## EXERCÍCIO PROPOSTO 1
Para cada afirmação a seguir, diga se concorda com o texto fornecido, respondendo sim ou não e citando literalmente as palavras do texto que decidem. (a) A Roger Dubuis foi fundada em 1995. (b) O grupo Richemont é proprietário da Roger Dubuis. (c) Carlos Dias costuma comentar sobre concorrentes.
## EXERCÍCIO PROPOSTO 2
Devolva, sem nenhuma alteração, o trecho do texto fornecido entre "Por Carlos Tiburcio*" e "visão da indústria.", inclusive.

## TEXTO FORNECIDO
########################################
Por Carlos Tiburcio*

A Roger Dubuis é uma marca que, apesar de seu curto período de existência, conseguiu um lugar de grande destaque no universo da alta relojoaria suíça, no qual predominam centenários fabricantes.

Fundada em 1995 pelo português Carlos Dias, em parceria com o relojoeiro independente Roger Dubuis, a marca possui um invejável portfolio de 28 movimentos “in-house”, todos eles exibindo o cobiçado Selo de Genebra – um feito único.

Na entrevista que concedeu a Relógios & Relógios na sede da manufatura, em Genebra, Carlos Dias fala com paixão das recentes mudanças que ocorreram na Manufatura, de sua relação com o Brasil e sua visão da indústria.




R&R: O que muda para a RD após a aquisição, por parte do Richemont Group, de seu departamento de produção de componentes micro-mecânicos?

CD: Não tem grandes efeitos nem modificações na estratégia de futuro da empresa. É a possibilidade de reforçar um elo de ligação com um grupo muito importante. Eu diria que este é o ponto essencial. Reforçar a nossa relação com um grupo muito importante da indústria relojoeira mundial, sobretudo na distribuição.


R&R: Tanto em produção quanto na distribuição. Haveria então a intenção do grupo Richemont de abrir novas boutiques e pontos de distribuição da Roger Dubuis?

CD: Não, se houver alguma intenção neste sentido será nossa e não do grupo Richemont, pois ele não é proprietário da empresa. Todas as decisões que dizem respeito à política de distribuição são de nossa competência, e são as relações que nós temos com os distribuidores que impõem ou não impõem determinados critérios, e que dão ou não dão a oportunidade de desfrutar do business com a abertura ou não de lojas.


R&R: Tudo com o controle e a iniciativa da Roger Dubuis.

CD: Sim.


R&R: A RD é uma das poucas marcas a produzir todos os movimentos in-house. Quais são as marcas consideradas como suas principais concorrentes?

CD: Sinceramente, eu não tenho por hábito fazer comentários sobre eventuais concorrentes. Eu direi só, que no que diz respeito a nós, há um “clube” restrito que são as pessoas que produzem movimentos em qualidade “Poiçon de Genève”. Não acho que somos concorrentes com pessoas que utilizam movimentos como 2798 ou 7750 da ETA. Eu penso que o nosso critério de trabalhar movimentos em “Poiçon de Genève” leva-nos a pertencer a um grupo extremamente restrito de duas ou três marcas. Então neste caso direi que Patek Philippe, Vacheron Constantin e Roger Dubuis... são empresas com critérios de fazer no dia a dia 100% de sua produção com “Poiçon de Genève”... já o próprio label do “Poiçon de Genève” já restringe o círculo de pessoas a englobar.
########################################
## ENTRADAS FORNECIDAS
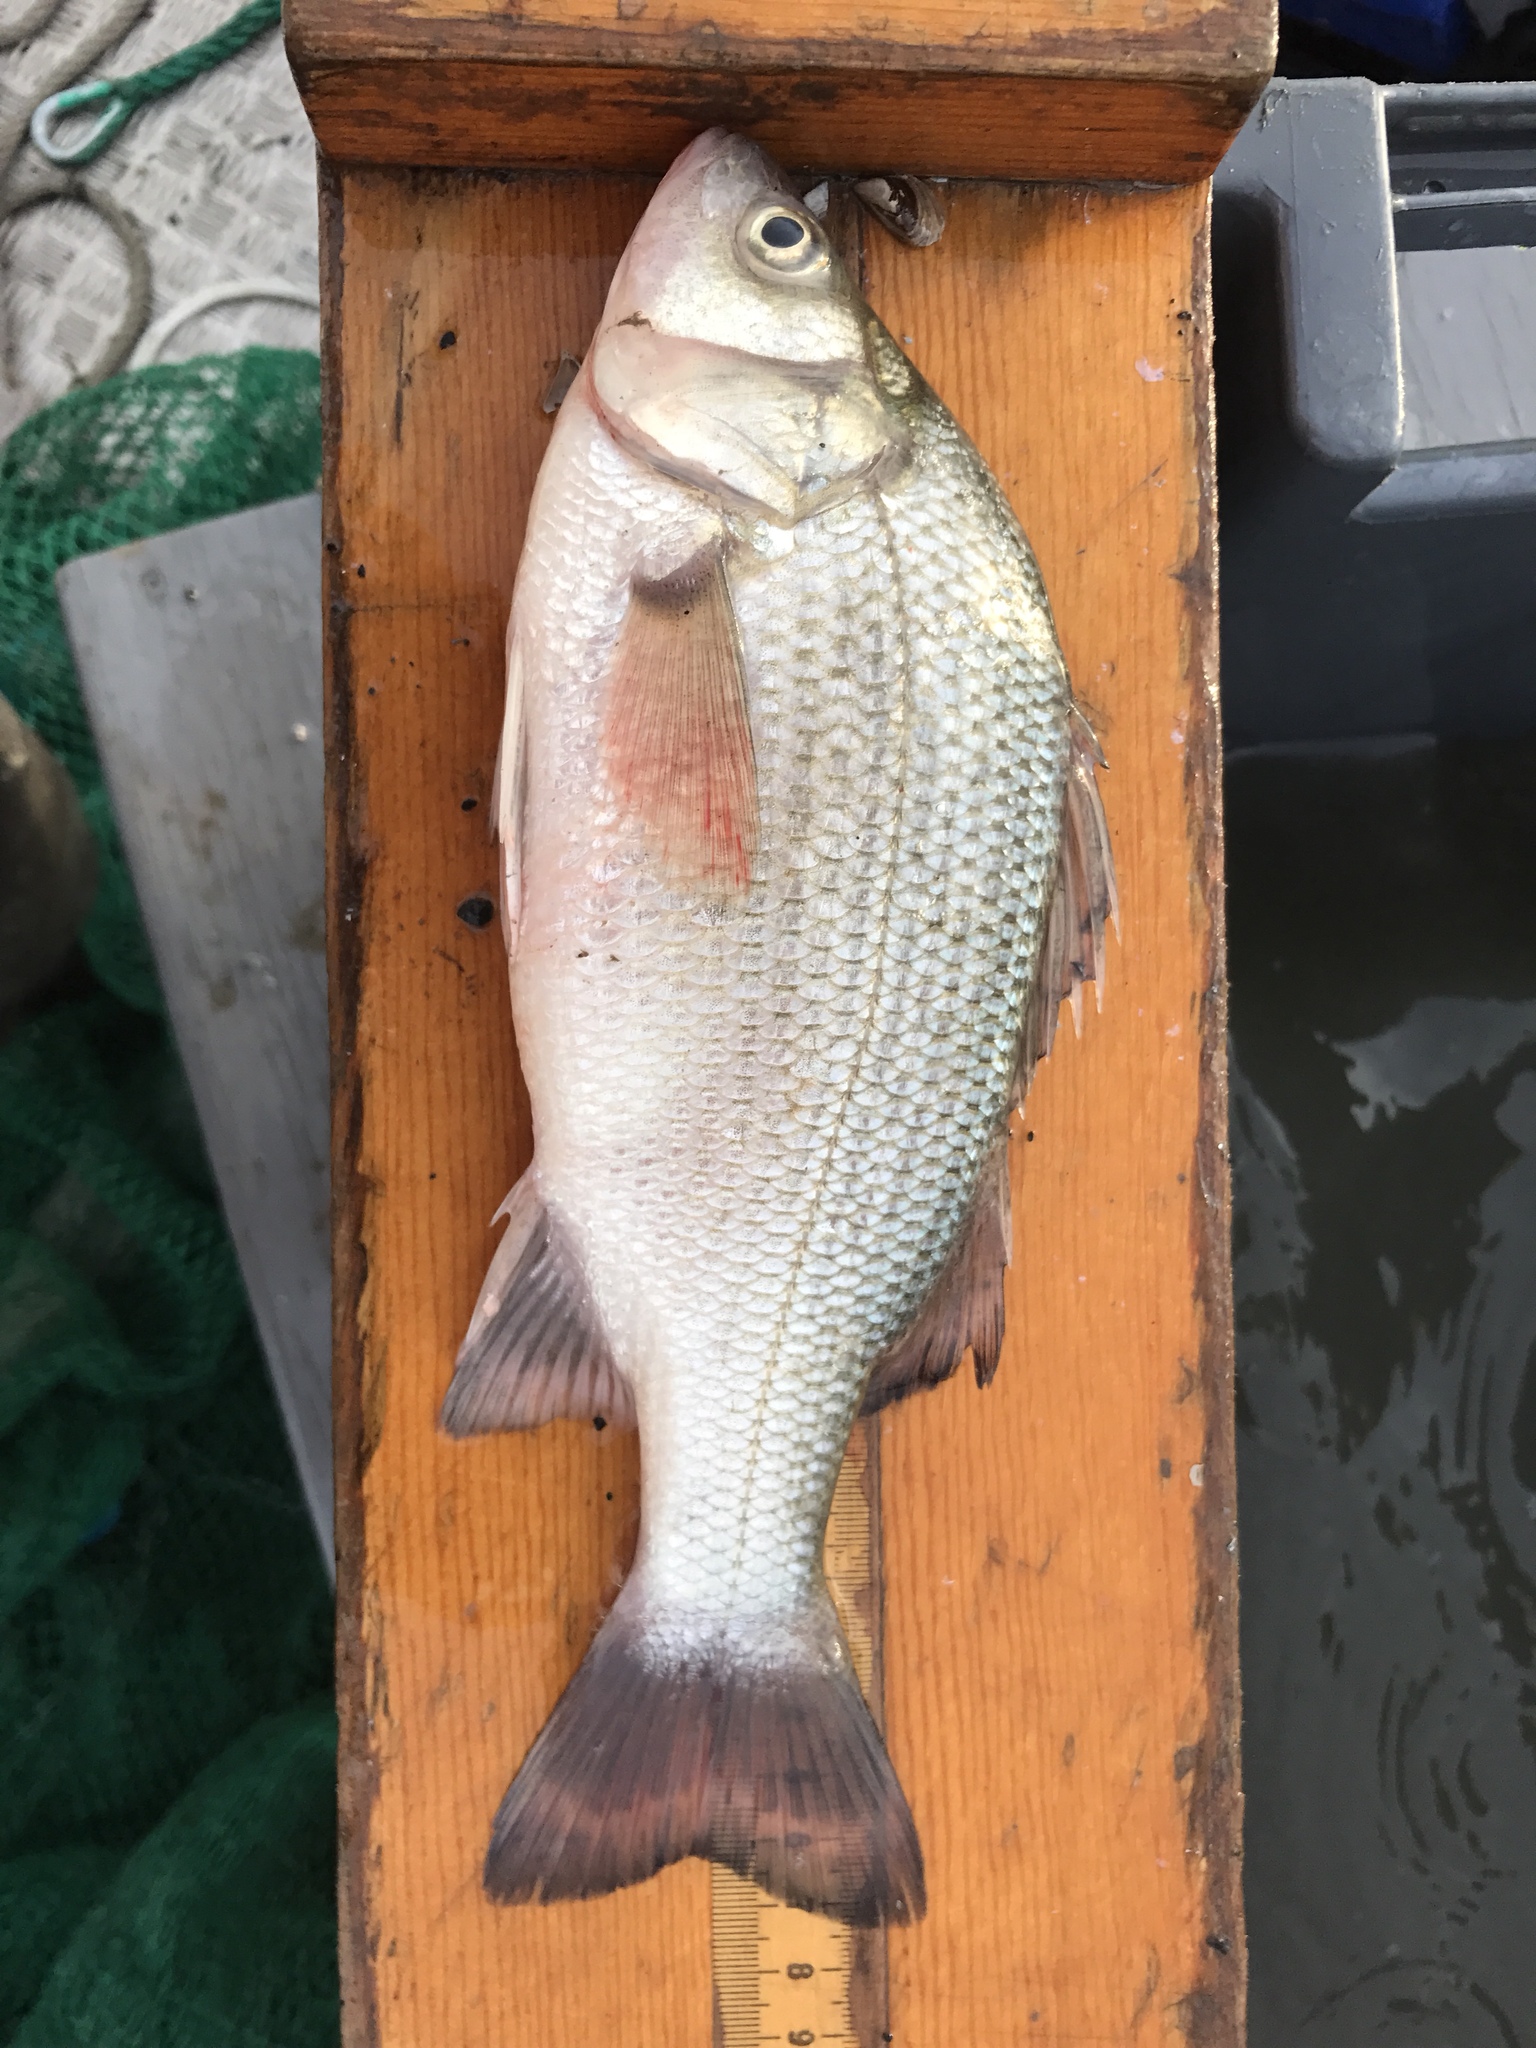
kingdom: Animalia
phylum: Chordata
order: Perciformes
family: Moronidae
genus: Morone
########################################
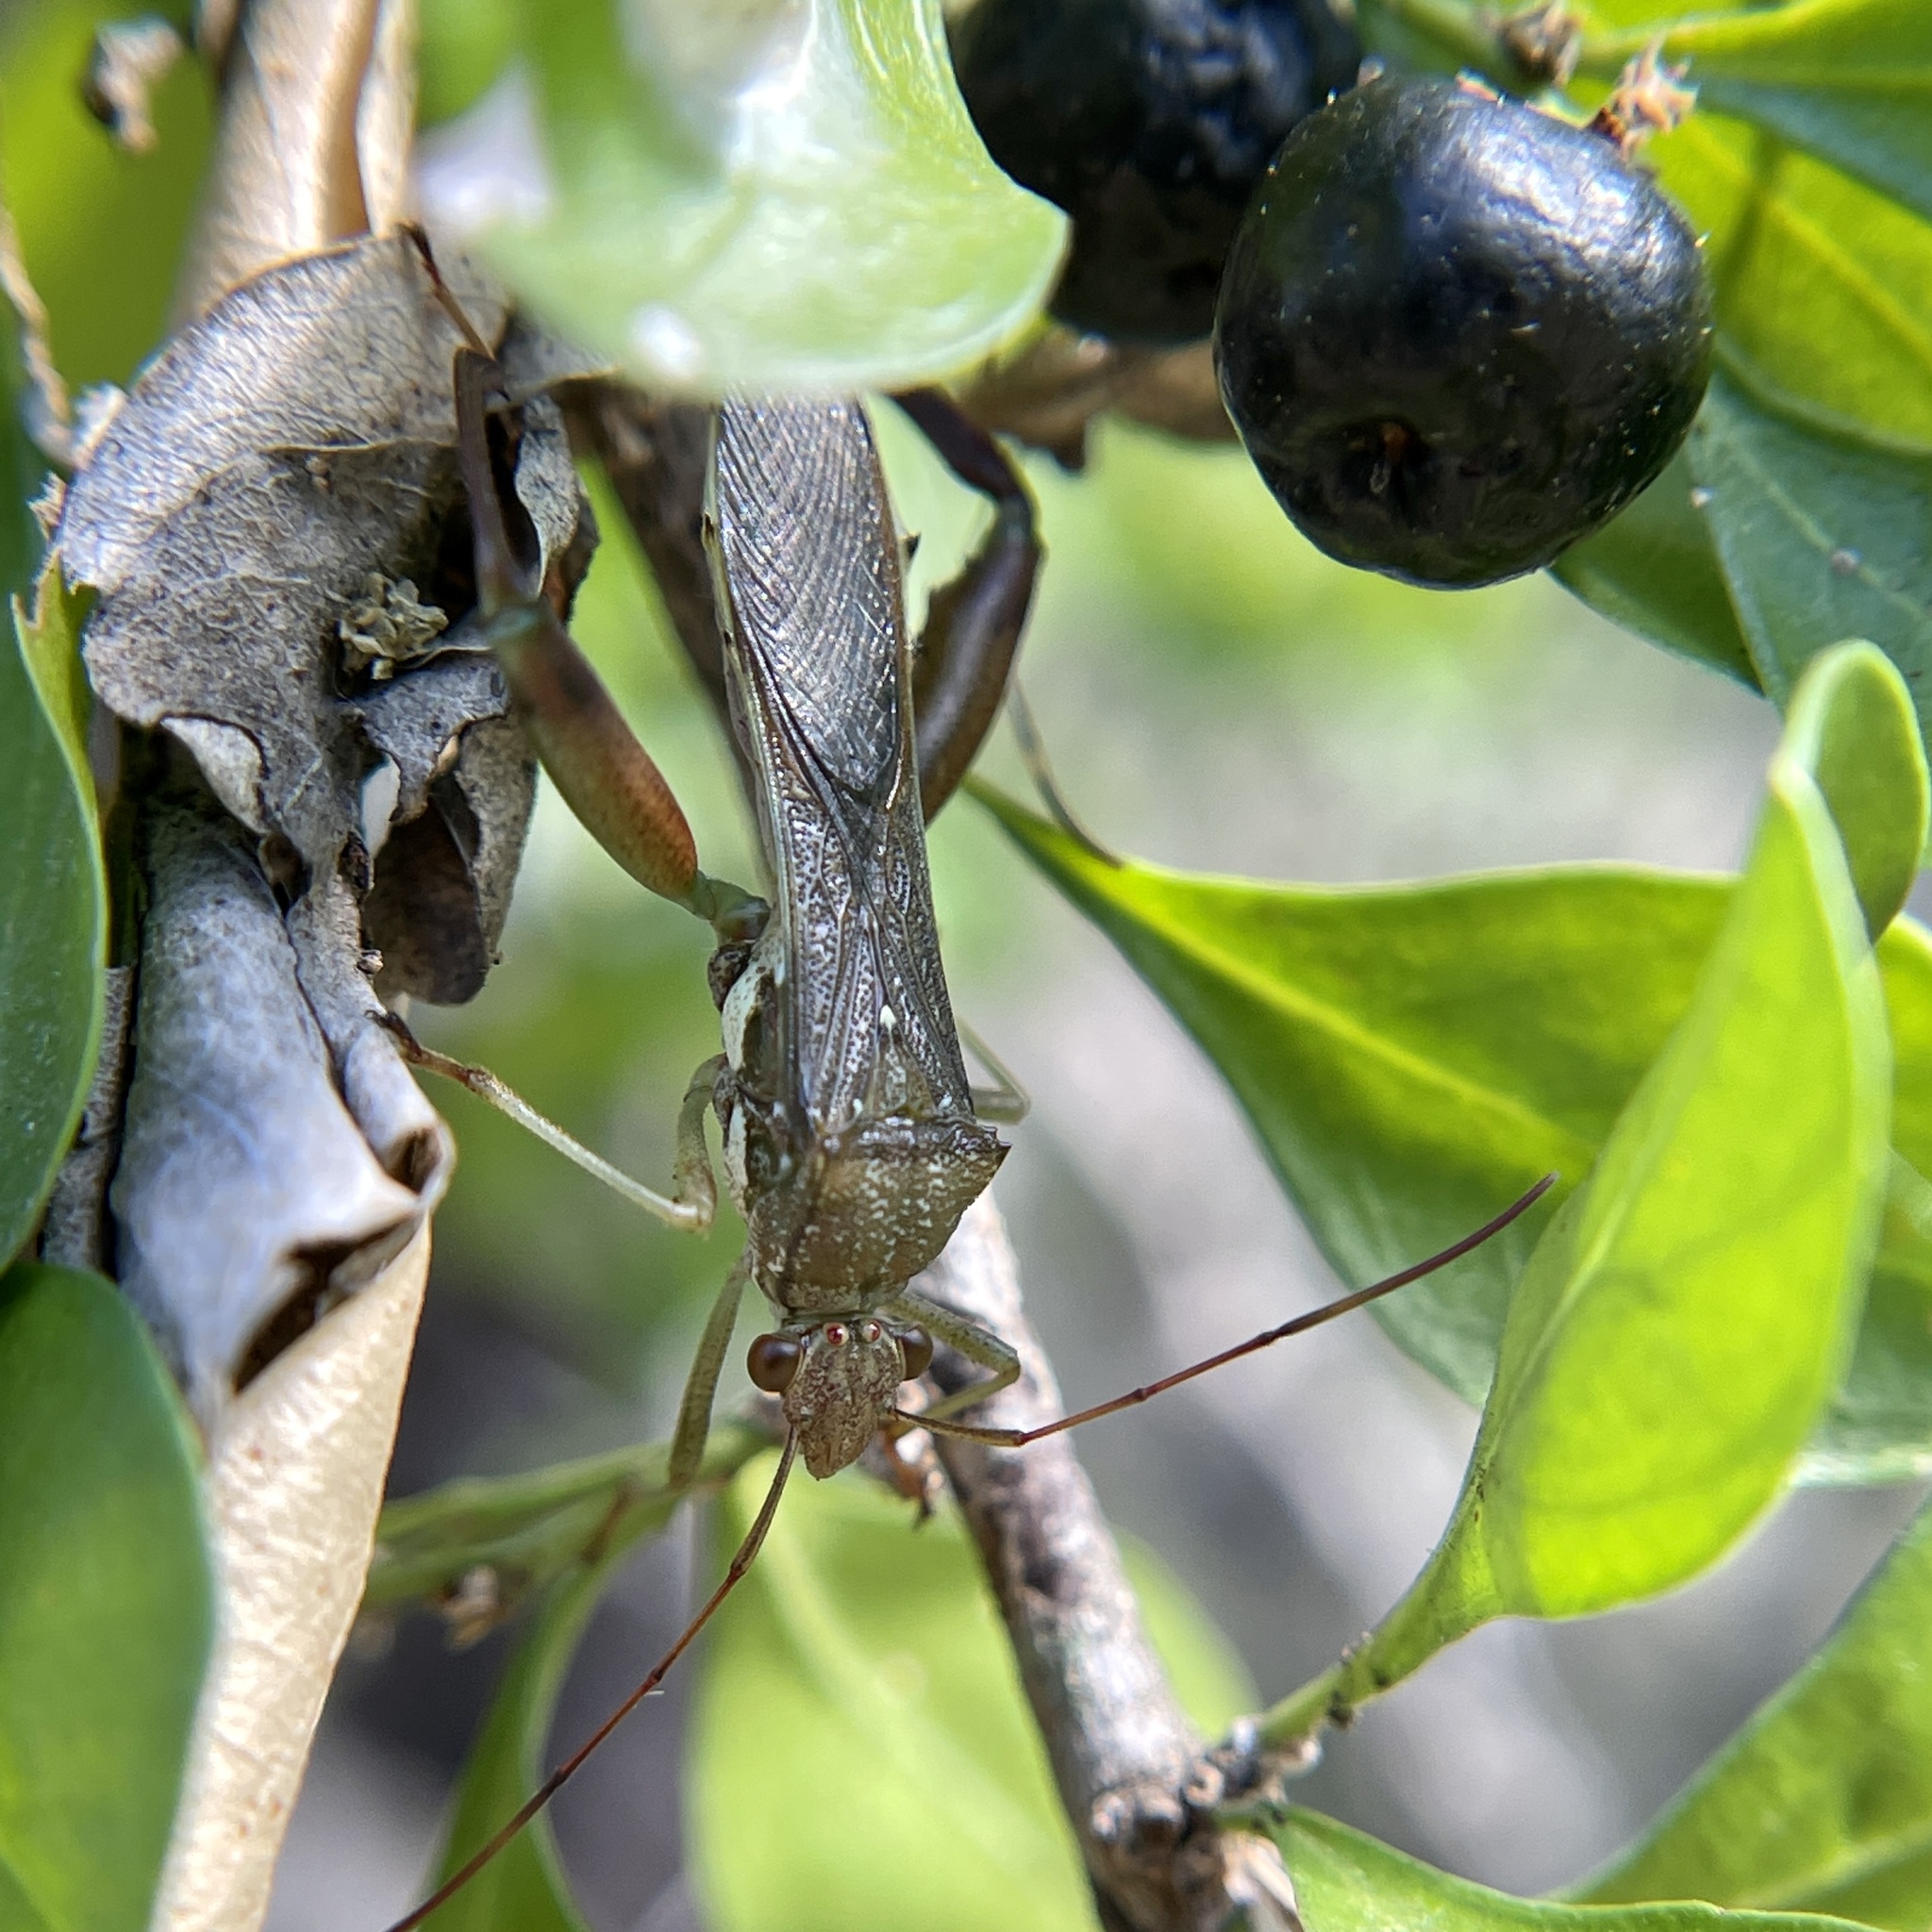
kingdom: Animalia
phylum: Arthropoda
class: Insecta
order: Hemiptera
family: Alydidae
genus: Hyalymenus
########################################
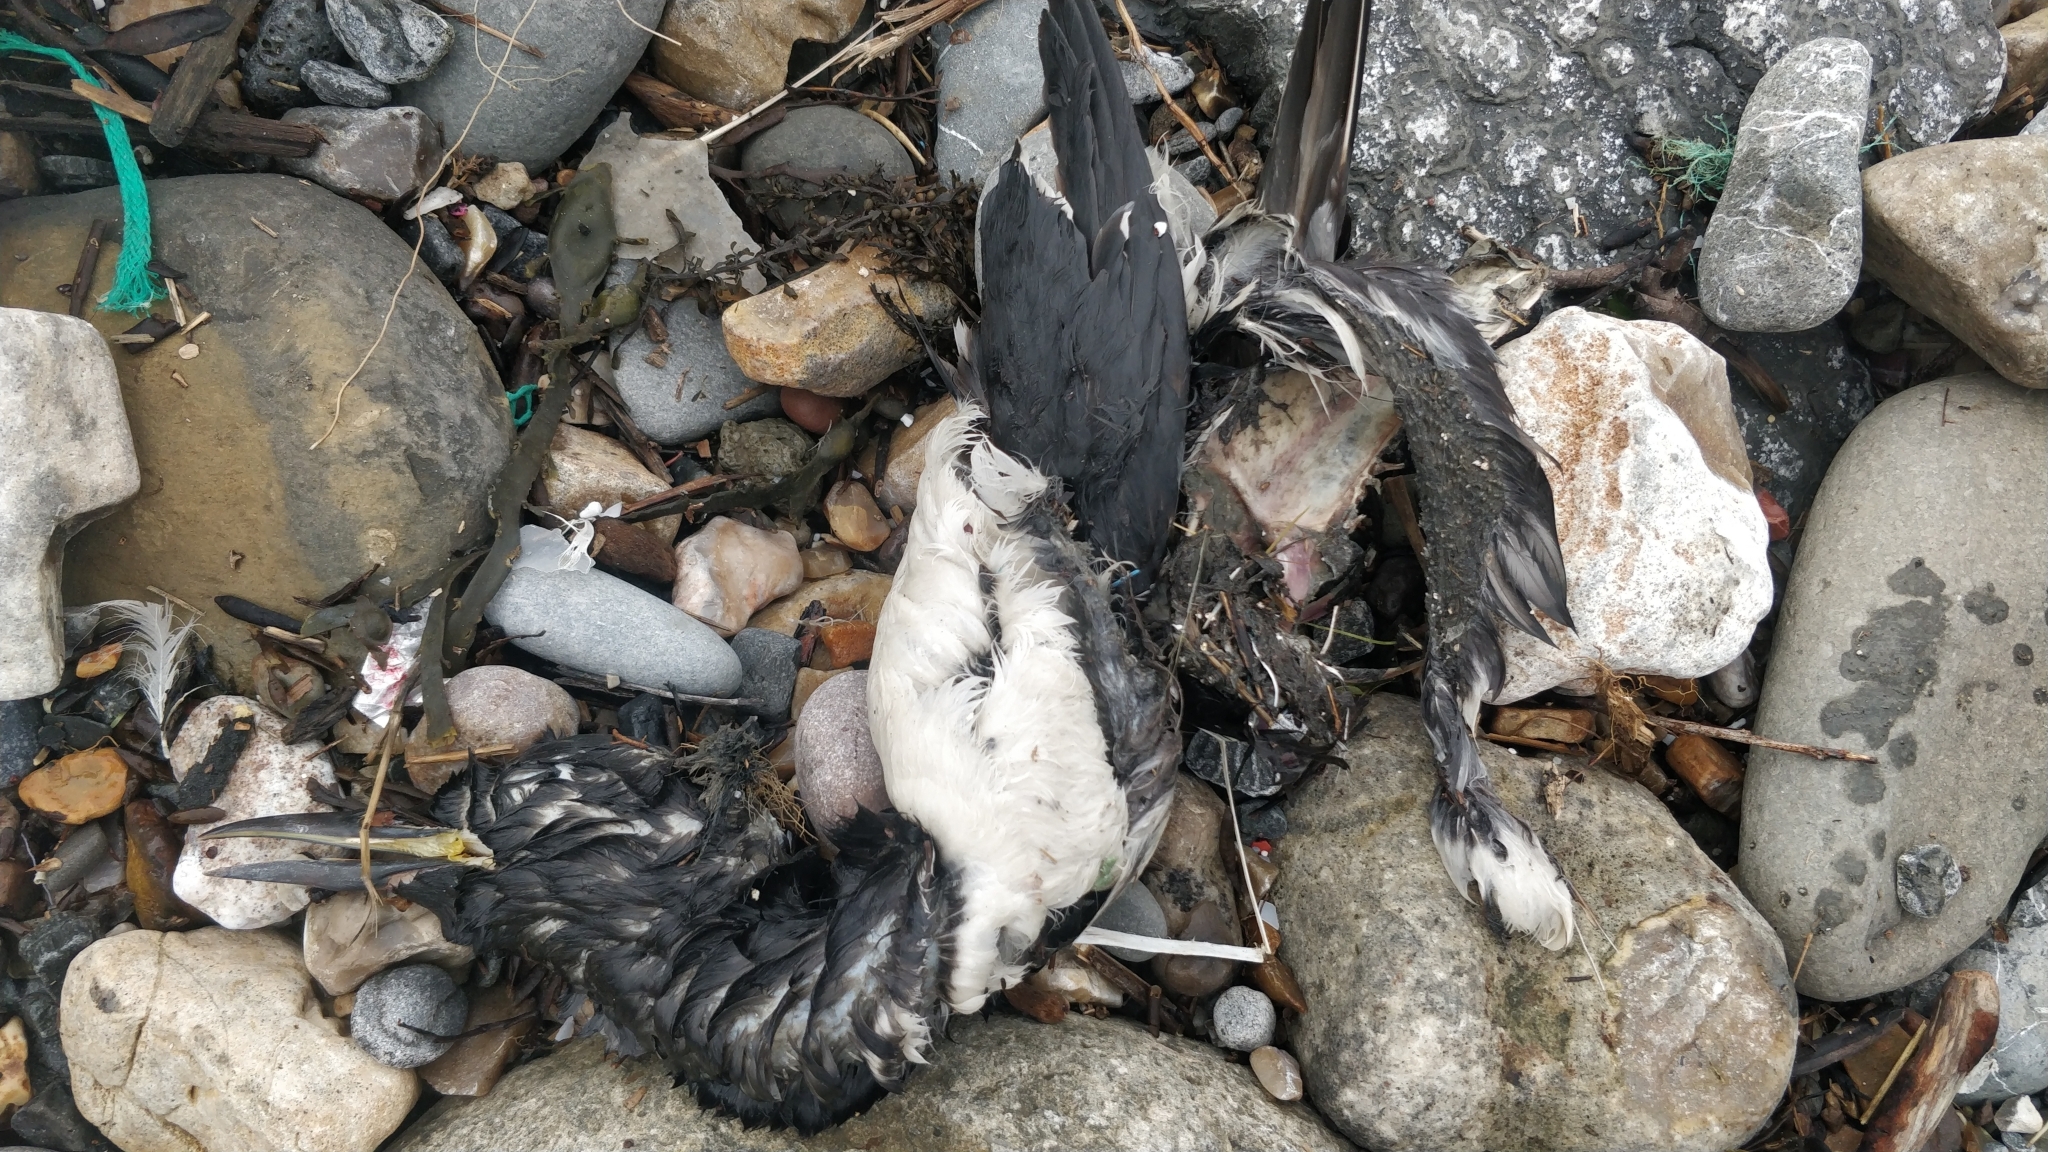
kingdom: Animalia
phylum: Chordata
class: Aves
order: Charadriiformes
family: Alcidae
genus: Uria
########################################
## RESULTADO FINAL 1
(a) Sim: "Fundada em 1995 pelo português Carlos Dias".
(b) Não: "pois ele não é proprietário da empresa".
(c) Não: "eu não tenho por hábito fazer comentários sobre eventuais concorrentes".

## RESULTADO FINAL 2
Por Carlos Tiburcio*

A Roger Dubuis é uma marca que, apesar de seu curto período de existência, conseguiu um lugar de grande destaque no universo da alta relojoaria suíça, no qual predominam centenários fabricantes.

Fundada em 1995 pelo português Carlos Dias, em parceria com o relojoeiro independente Roger Dubuis, a marca possui um invejável portfolio de 28 movimentos “in-house”, todos eles exibindo o cobiçado Selo de Genebra – um feito único.

Na entrevista que concedeu a Relógios & Relógios na sede da manufatura, em Genebra, Carlos Dias fala com paixão das recentes mudanças que ocorreram na Manufatura, de sua relação com o Brasil e sua visão da indústria.